I would gap the plug to 25 thousandths of and inch and always be sure to have the piston at the top of its stroke when you try to start it so the compression is being exhausted.

In saying that if you have a salamander/torpedo heater using that for ten minutes will eliminate the hard starting issues every time. it saves wear and tear on the engine and the need to fill it with ten weight oil to let it run well in winter.


----------



## EdwardC (Sep 26, 2016)

Thanks leonz! I'll take a look at the plug which I think I put in new when I bought it (or I bought a new plug but haven't put it in yet). It was actually fairly warm when I was trying it (I'd guess in the 40s or 50s), but I have a heat gun near by just in case I need to warm it up a little. I think I put either 0W30 or 5W40 when I got it to help with the cold starts too.


----------



## 10953 (Sep 4, 2017)

hate to say it,but you just might be looking at checking the valve adjustment first as it sounds a lot like the ACR isn't releasing as designed 

i'm going through similar on a kohler twin today, when checking the compression i found sometimes it works, sometimes it won't .


----------



## EdwardC (Sep 26, 2016)

Thanks, powershift. I figured I'd end up needing to check the valves anyway. Might as well do some carb cleaning while I have it off, too bad it's not as easy to adjust as a newer OHV engine!


----------



## 10953 (Sep 4, 2017)

if you need to repower look at the motors from harbor tools, not bad for the price https://www.harborfreight.com/engin...hv-horizontal-shaft-gas-engine-epa-69730.html
as long as the cranks match your a go, just need to use longer bolts to hold it down to the tractor engine plate


----------



## 86trx250r (Oct 28, 2017)

I had a lawnmower do the same thing.
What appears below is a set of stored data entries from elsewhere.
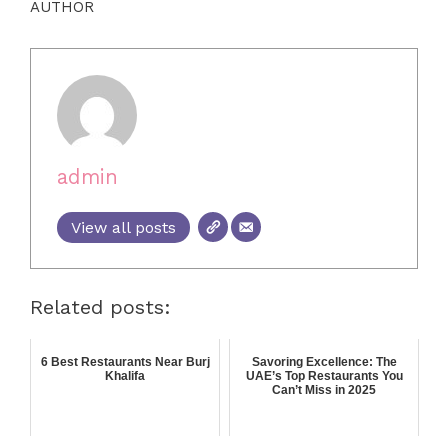
AUTHOR
admin
View all posts
Related posts:
6 Best Restaurants Near Burj
Savoring Excellence: The
Khalifa
UAE’s Top Restaurants You
Can’t Miss in 2025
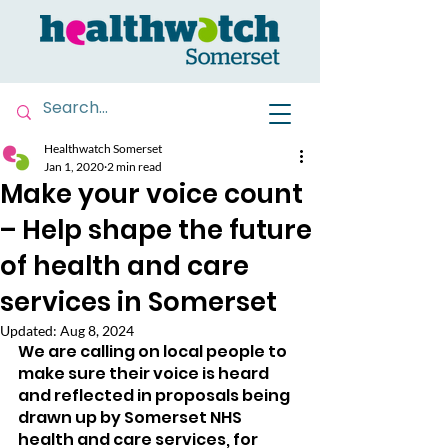
Healthwatch Somerset
Jan 1, 2020
2 min read
Make your voice count
– Help shape the future
of health and care
services in Somerset
Updated:
Aug 8, 2024
We are calling on local people to 
make sure their voice is heard 
and reflected in proposals being 
drawn up by Somerset NHS 
health and care services, for 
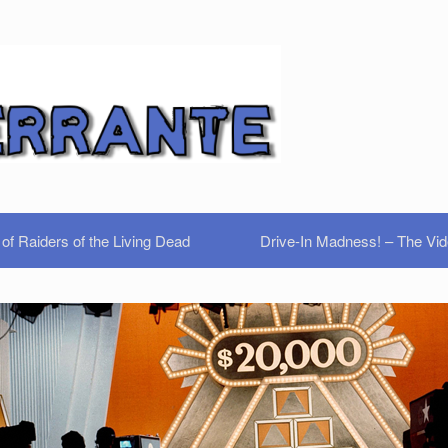
of Raiders of the Living Dead
Drive-In Madness! – The Vi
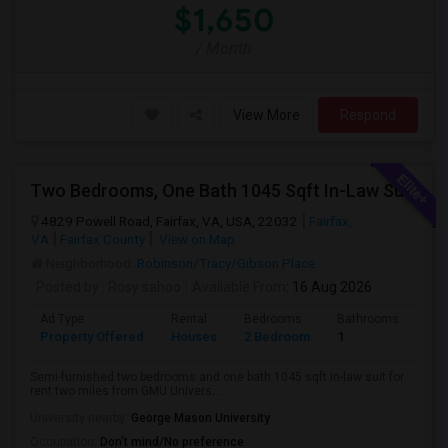
$1,650
/ Month
View More
Respond
Two Bedrooms, One Bath 1045 Sqft In-Law Suit For Rent Includes All Utilities
4829 Powell Road, Fairfax, VA, USA, 22032
Fairfax,
VA
Fairfax County
View on Map
Neighborhood:
Robinson/Tracy/Gibson Place
Posted by
: Rosy sahoo
Available From
: 16 Aug 2026
Ad Type
Rental
Bedrooms
Bathrooms
Sqft
Property Offered
Houses
2 Bedroom
1
104
Semi-furnished two bedrooms and one bath 1045 sqft in-law suit for
rent two miles from GMU Univers...
University nearby:
George Mason University
Occupation:
Don't mind/No preference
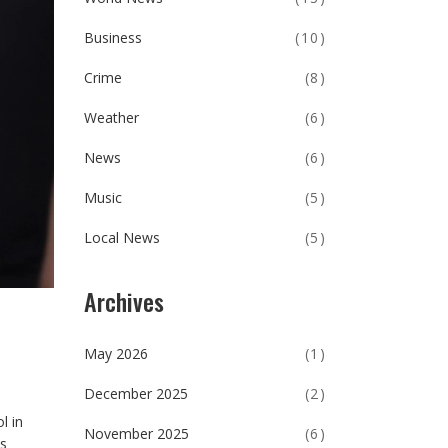
Business
(10)
Crime
(8)
Weather
(6)
News
(6)
Music
(5)
Local News
(5)
Archives
May 2026
(1)
December 2025
(2)
l in
November 2025
(6)
ks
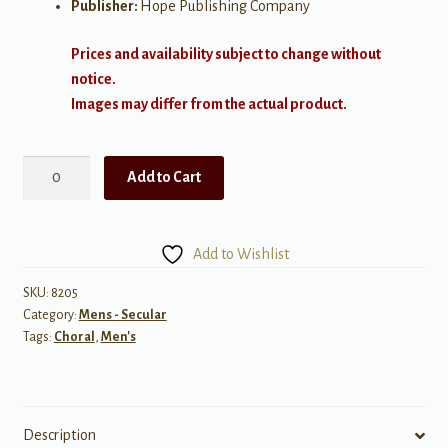
Publisher:
Hope Publishing Company
Prices and availability subject to change without
notice.
Images may differ from the actual product.
Singing
Add to Cart
Men
3
quantity
Add to Wishlist
SKU:
8205
Category:
Mens - Secular
Tags:
Choral
,
Men's
Description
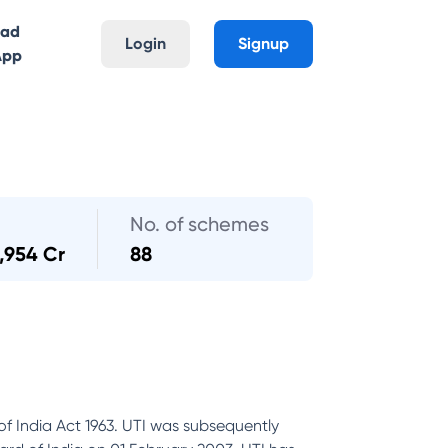
oad
Login
Signup
App
No. of schemes
,954 Cr
88
of India Act 1963. UTI was subsequently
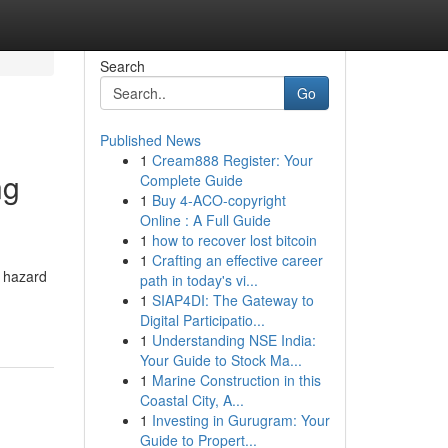
Search
Go
Published News
1
Cream888 Register: Your
ng
Complete Guide
1
Buy 4-ACO-copyright
Online : A Full Guide
1
how to recover lost bitcoin
1
Crafting an effective career
s hazard
path in today's vi...
1
SIAP4DI: The Gateway to
Digital Participatio...
1
Understanding NSE India:
Your Guide to Stock Ma...
1
Marine Construction in this
Coastal City, A...
1
Investing in Gurugram: Your
Guide to Propert...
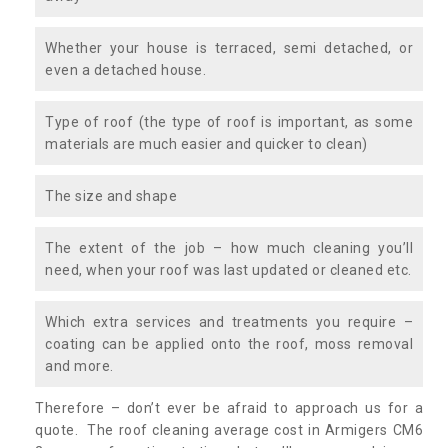
Whether your house is terraced, semi detached, or
even a detached house.
Type of roof (the type of roof is important, as some
materials are much easier and quicker to clean)
The size and shape
The extent of the job – how much cleaning you’ll
need, when your roof was last updated or cleaned etc.
Which extra services and treatments you require –
coating can be applied onto the roof, moss removal
and more.
Therefore – don’t ever be afraid to approach us for a
quote. The roof cleaning average cost in Armigers CM6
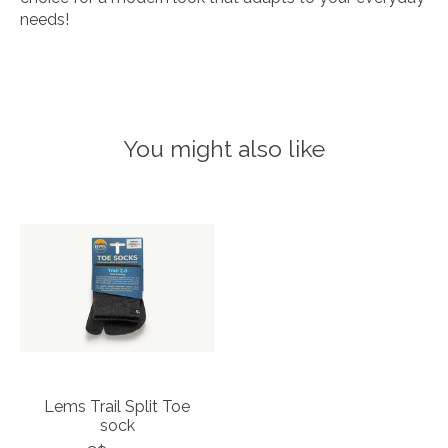
needs!
You might also like
Product carousel items
Lems Trail Split Toe
sock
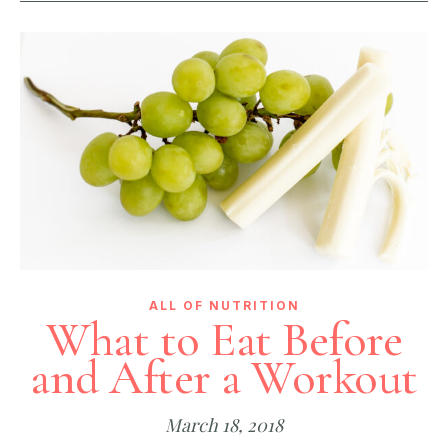
ALL OF NUTRITION
What to Eat Before
and After a Workout
March 18, 2018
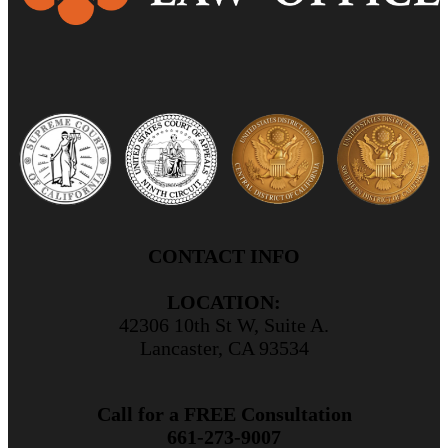
CONTACT INFO
LOCATION:
42306 10th St W, Suite A.
Lancaster, CA 93534
Call for a FREE Consultation
661-273-9007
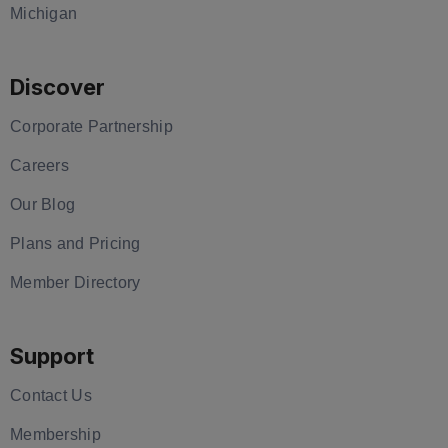
Michigan
Discover
Corporate Partnership
Careers
Our Blog
Plans and Pricing
Member Directory
Support
Contact Us
Membership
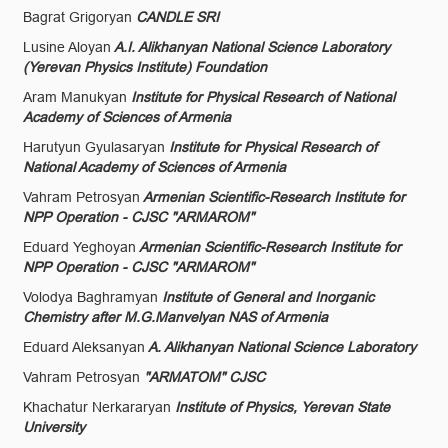
Bagrat Grigoryan
CANDLE SRI
Lusine Aloyan
A.I. Alikhanyan National Science Laboratory
(Yerevan Physics Institute) Foundation
Aram Manukyan
Institute for Physical Research of National
Academy of Sciences of Armenia
Harutyun Gyulasaryan
Institute for Physical Research of
National Academy of Sciences of Armenia
Vahram Petrosyan
Armenian Scientific-Research Institute for
NPP Operation - CJSC "ARMAROM"
Eduard Yeghoyan
Armenian Scientific-Research Institute for
NPP Operation - CJSC "ARMAROM"
Volodya Baghramyan
Institute of General and Inorganic
Chemistry after M.G.Manvelyan NAS of Armenia
Eduard Aleksanyan
A. Alikhanyan National Science Laboratory
Vahram Petrosyan
"ARMATOM" CJSC
Khachatur Nerkararyan
Institute of Physics, Yerevan State
University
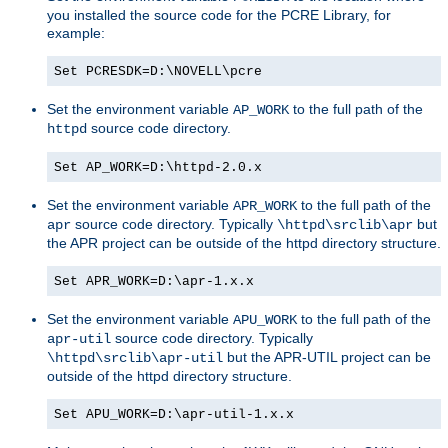
you installed the source code for the PCRE Library, for
example:
Set PCRESDK=D:\NOVELL\pcre
Set the environment variable
to the full path of the
AP_WORK
source code directory.
httpd
Set AP_WORK=D:\httpd-2.0.x
Set the environment variable
to the full path of the
APR_WORK
source code directory. Typically
but
apr
\httpd\srclib\apr
the APR project can be outside of the httpd directory structure.
Set APR_WORK=D:\apr-1.x.x
Set the environment variable
to the full path of the
APU_WORK
source code directory. Typically
apr-util
but the APR-UTIL project can be
\httpd\srclib\apr-util
outside of the httpd directory structure.
Set APU_WORK=D:\apr-util-1.x.x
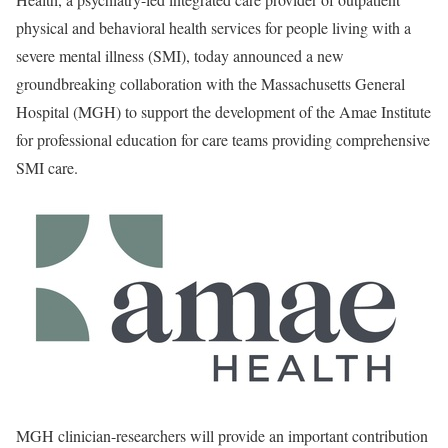
physical and behavioral health services for people living with a
severe mental illness (SMI), today announced a new
groundbreaking collaboration with the Massachusetts General
Hospital (MGH) to support the development of the Amae Institute
for professional education for care teams providing comprehensive
SMI care.
MGH clinician-researchers will provide an important contribution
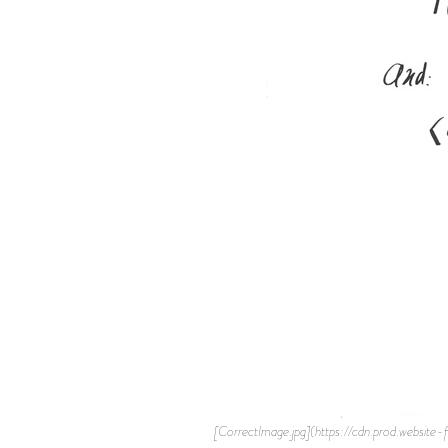
[CorrectImage.jpg](https://cdn.prod.websi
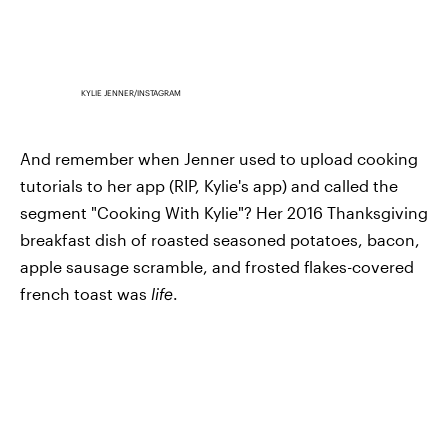
KYLIE JENNER/INSTAGRAM
And remember when Jenner used to upload cooking
tutorials to her app (RIP, Kylie's app) and called the
segment "Cooking With Kylie"? Her 2016 Thanksgiving
breakfast dish of roasted seasoned potatoes, bacon,
apple sausage scramble, and frosted flakes-covered
french toast was
life
.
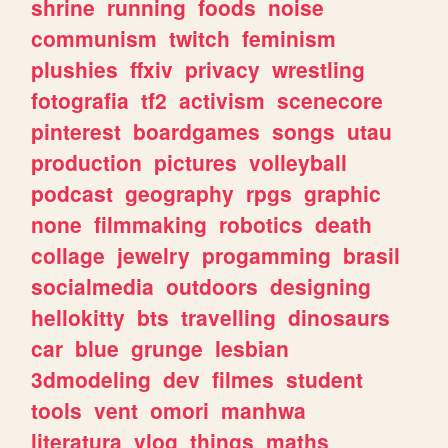
shrine
running
foods
noise
communism
twitch
feminism
plushies
ffxiv
privacy
wrestling
fotografia
tf2
activism
scenecore
pinterest
boardgames
songs
utau
production
pictures
volleyball
podcast
geography
rpgs
graphic
none
filmmaking
robotics
death
collage
jewelry
progamming
brasil
socialmedia
outdoors
designing
hellokitty
bts
travelling
dinosaurs
car
blue
grunge
lesbian
3dmodeling
dev
filmes
student
tools
vent
omori
manhwa
literatura
vlog
things
maths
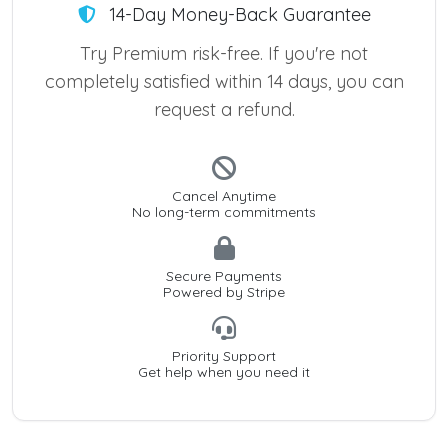
14-Day Money-Back Guarantee
Try Premium risk-free. If you're not
completely satisfied within 14 days, you can
request a refund.
Cancel Anytime
No long-term commitments
Secure Payments
Powered by Stripe
Priority Support
Get help when you need it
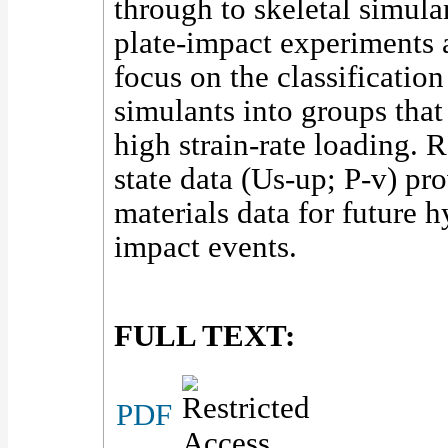
through to skeletal simula
plate-impact experiments a
focus on the classification
simulants into groups that
high strain-rate loading. 
state data (Us-up; P-v) pr
materials data for future 
impact events.
FULL TEXT:
PDF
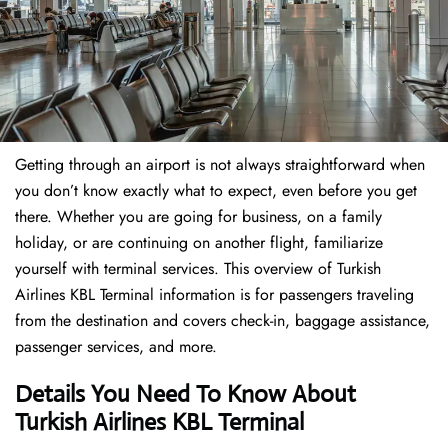
Getting through an airport is not always straightforward when
you don’t know exactly what to expect, even before you get
there. Whether you are going for business, on a family
holiday, or are continuing on another flight, familiarize
yourself with terminal services. This overview of Turkish
Airlines KBL Terminal information is for passengers traveling
from the destination and covers check-in, baggage assistance,
passenger services, and more.
Details You Need To Know About
Turkish Airlines KBL Terminal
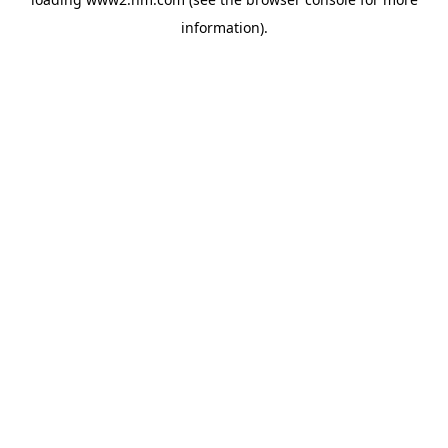
information)
.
I removed the spark plugs and pulled the starter rope, and a good amount of gas sprayed out the plug hole. Installed the plug and it fired right up. Don't know why it happened and it's been fine since. Give it a try hopefully it helps


----------



## Spectrum (Jan 6, 2013)

Another vote for restoring valve clearance


----------



## drmerdp (Feb 9, 2014)

It's likely the decompression mechanism. You would be looking at a tear down and replacing the cam.

The toro 521 is an excellent candidate for a Honda or predator engine swap. I did this on my 3521. Good stuff.

It's nearly a bolt on swap with the only curveball being modifying the chute crank rod with a universal joint or spacing the handle out a few inches.


----------



## EdwardC (Sep 26, 2016)

Thanks guys! I'll do the easy stuff, and will plan on a repower if necessary. The Predator is probably a great option, but for some reason, I really want to find a used Honda engine, either a GX160 or GX200. Maybe if I can find something off a blown pressure washer that has the right shaft. I'd probably even consider a GC160/190 if there was one cheap enough, I know they're not nearly as good as the GX or Predators. 

Thanks again, I'll make sure to report back if I find anything.


----------



## 10953 (Sep 4, 2017)

one more thing to try before going crazy, throw some heat at the block, get the oil warmed up. try to start it. if it does let it run till good and warm, change the oil to a 5w20 or 5w30,
i had a few that had straight 30w in them that made the ACR stick when cold."think stp when cold ??" a few changes to 5w20 and no more problems


----------